Interpreting the Chart
You can track a specific language’s ranking over time by following the horizontal progression of the language’s rank over time. You can review the Top 20 languages of any given iteration by running through the respective data points vertically from top to bottom.
Any time points are clustered, that means there was a tie and multiple languages share the rank.
If a language was previously on the chart but is no longer visible, it means the language is no longer in the RedMonk Top 20. (While they are no longer included in this specific visualization, rest assured they are still active and vibrant communities.)
Languages that break into the RedMonk Top 20 are seen as new entrants to the chart. (Just like the languages that drop off the top 20, these didn’t ascend from nowhere. They were previously rising in the ranks before becoming top 20 languages.)
Common Questions About the Rankings
Why do you create these rankings?: These rankings attempt to correlate trends between language usage and discussion around a language.
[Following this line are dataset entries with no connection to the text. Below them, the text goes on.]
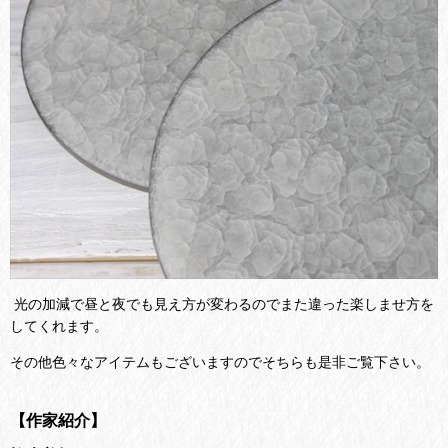
光の加減で昼と夜でも見え方が変わるのでまた違った楽しませ方を
してくれます。
その他色々なアイテムもございますのでそちらも是非ご覧下さい。
【作家紹介】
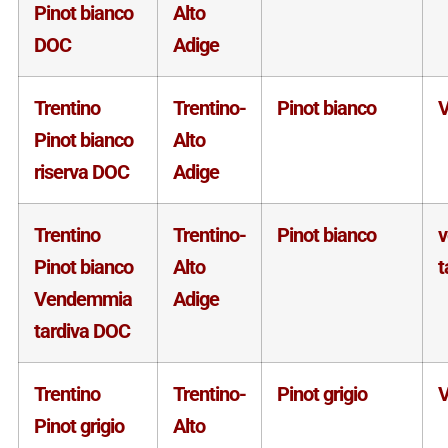
Pinot bianco
Alto
DOC
Adige
Trentino
Trentino-
Pinot bianco
V
Pinot bianco
Alto
riserva DOC
Adige
Trentino
Trentino-
Pinot bianco
Pinot bianco
Alto
t
Vendemmia
Adige
tardiva DOC
Trentino
Trentino-
Pinot grigio
V
Pinot grigio
Alto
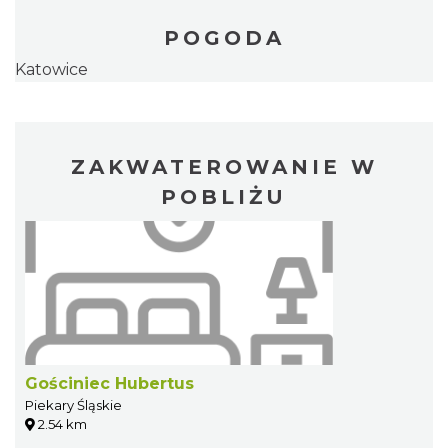
POGODA
Katowice
ZAKWATEROWANIE W
POBLIŻU
Gościniec Hubertus
Piekary Śląskie
2.54 km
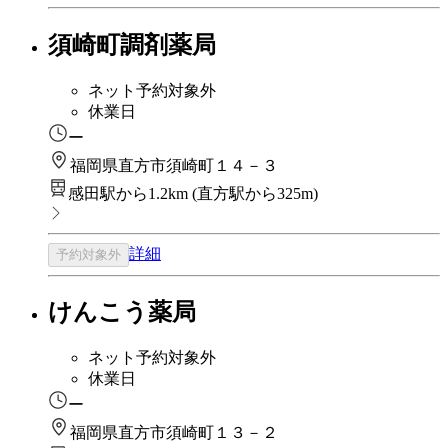
須崎町調剤薬局
ネット予約対象外
休業日
ー
福岡県直方市須崎町１４－３
感田駅から1.2km
(
直方駅から325m
)
詳細
予約対象外
けんこう薬局
ネット予約対象外
休業日
ー
福岡県直方市須崎町１３－２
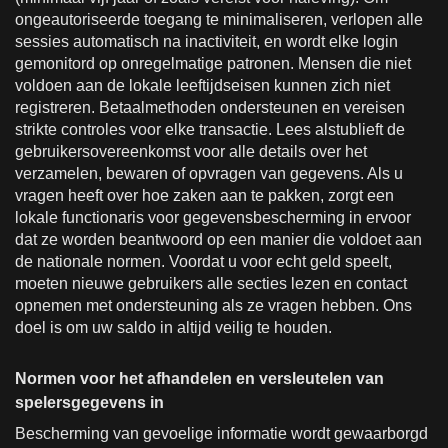
ongeautoriseerde toegang te minimaliseren, verlopen alle
sessies automatisch na inactiviteit, en wordt elke login
gemonitord op onregelmatige patronen. Mensen die niet
voldoen aan de lokale leeftijdseisen kunnen zich niet
registreren. Betaalmethoden ondersteunen en vereisen
strikte controles voor elke transactie. Lees alstublieft de
gebruikersovereenkomst voor alle details over het
verzamelen, bewaren of opvragen van gegevens. Als u
vragen heeft over hoe zaken aan te pakken, zorgt een
lokale functionaris voor gegevensbescherming in ervoor
dat ze worden beantwoord op een manier die voldoet aan
de nationale normen. Voordat u voor echt geld speelt,
moeten nieuwe gebruikers alle secties lezen en contact
opnemen met ondersteuning als ze vragen hebben. Ons
doel is om uw saldo in altijd veilig te houden.
Normen voor het afhandelen en versleutelen van
spelersgegevens in
Bescherming van gevoelige informatie wordt gewaarborgd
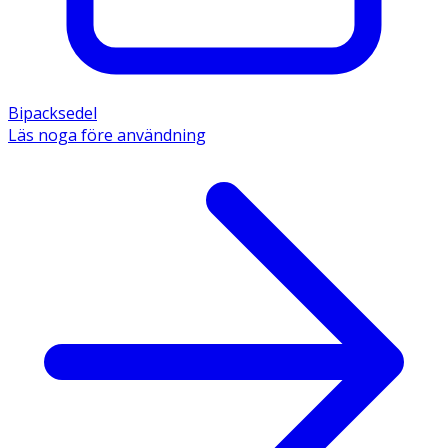
Bipacksedel
Läs noga före användning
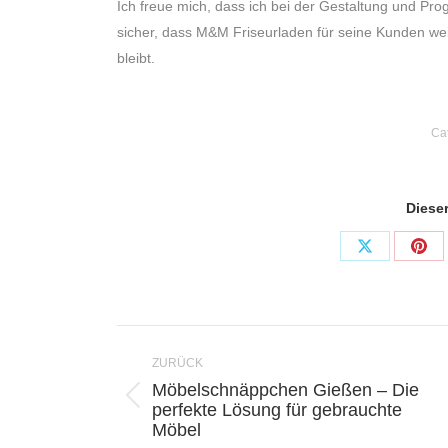
Ich freue mich, dass ich bei der Gestaltung und Pr
sicher, dass M&M Friseurladen für seine Kunden wei
bleibt.
Ca
Dieser
Share
Sha
on
on
X
Pint
Kommentarnavigation
ZURÜCK
Möbelschnäppchen Gießen – Die
Vorheriger
perfekte Lösung für gebrauchte
Möbel
Beitrag:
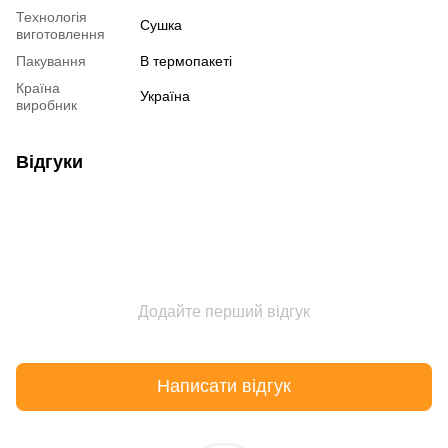
Технологія
Сушка
виготовлення
Пакування
В термопакеті
Країна
Україна
виробник
Відгуки
Додайте перший відгук
Написати відгук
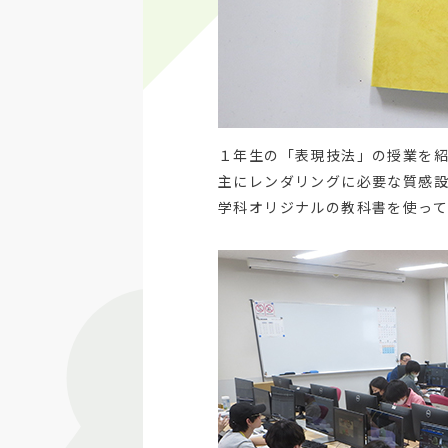
１年生の「表現技法」の授業を
主にレンダリングに必要な質感
学科オリジナルの教科書を使って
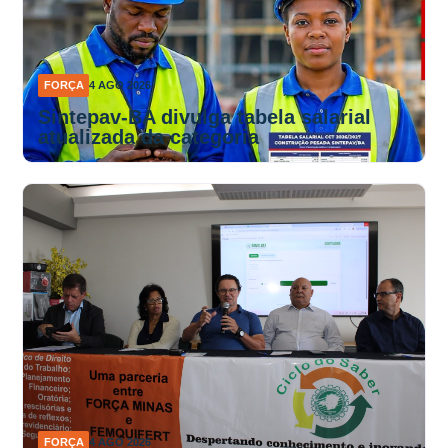
FORÇA
4 AGO 2026
Sintepav-BA divulga tabela salarial
atualizada da categoria
FORÇA
4 AGO 2026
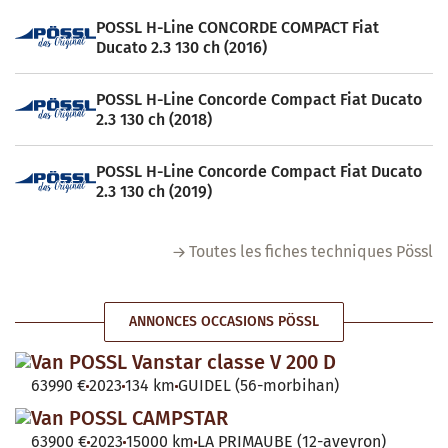
POSSL H-Line CONCORDE COMPACT Fiat
Ducato 2.3 130 ch (2016)
POSSL H-Line Concorde Compact Fiat Ducato
2.3 130 ch (2018)
POSSL H-Line Concorde Compact Fiat Ducato
2.3 130 ch (2019)
Toutes les fiches techniques Pössl
ANNONCES OCCASIONS PÖSSL
Van POSSL Vanstar classe V 200 D
63990 €
2023
134 km
GUIDEL (56-morbihan)
Van POSSL CAMPSTAR
63900 €
2023
15000 km
LA PRIMAUBE (12-aveyron)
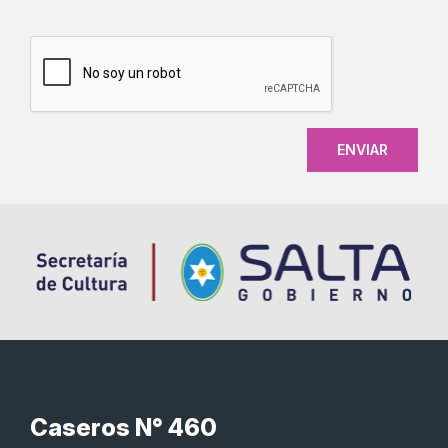
CAPTCHA
Caseros N° 460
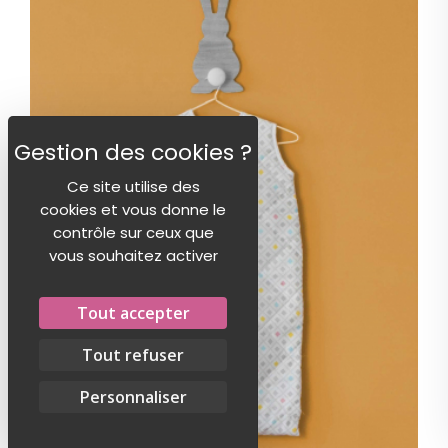
Ce site utilise des
cookies et vous donne le
contrôle sur ceux que
vous souhaitez activer
Tout accepter
Tout refuser
Personnaliser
We don’t proclaim our rankings to be precise, statistically-valid measurements of usage; instead we see them as an attempt to aggregate trends across two major communities.
How do you create these rankings?: Please see the full analysis for a complete description of the process, but at a high level we measure traction as seen via GitHub pull requests and Stack Overflow discussion.
Why GitHub and Stack Overflow? That’s going to over-represent/under-represent certain communities.: Agreed, these measures are imperfect. More specifically:
- We don’t claim these rankings are representative of broader use (i.e. we do not claim that language usage as seen on public GitHub repos is equivalent to total language usage)
- Communities often connect in forums outside Stack Overflow. Unfortunately, we cannot run a separate query process for a hundred different languages across a variety of forums that range in openness of data availability.
We use GitHub and Stack Overflow first because of their size and second because of their public exposure of the data. We encourage interested parties to perform their own analyses using other sources.
Don’t incumbent languages have an inherent advantage here? Indeed they do, as the metrics from GitHub and Stack Overflow are accretive. While rates of growth will be fastest for new projects with a smaller base, from a cumulative perspective new language entrants are behind from the day they are released. Displacing the most popular languages is a significant and uphill battle.
Has your process been consistent over time? We’ve tried our best to keep things as consistent as possible, but we had to adapt to changes in data availability from GitHub in January 2014 and again in January 2017. You’ll notice there is higher than typical change in those periods; the linked posts above may be helpful for those trying to sort out change due to process and change due to adoption trends.
CSS is not a language. This is inevitably raised every iteration of this analysis. There is probably someone who wants to debate this with you in the comments or on Reddit / Hacker News. While we mostly stay out of the debate on this particular topic these days, we welcome this grand tradition.
Alex Williams says:
March 20, 2019 at 11:42 pm
Hi Rachel — Excellent work — very impressive — the chart helps understand the landscape a bit more, for example, how Go fares and the dominance, no surprise, of JavaScript. Curious — for the past five years, what do you find most noticeable in this most recent rankings?
Andrew says:
March 21, 2019 at 2:49 am
Well, JavaScript is the only and the best as i think. And C++. 😀
There can be trends, yeah. But classic is a classic.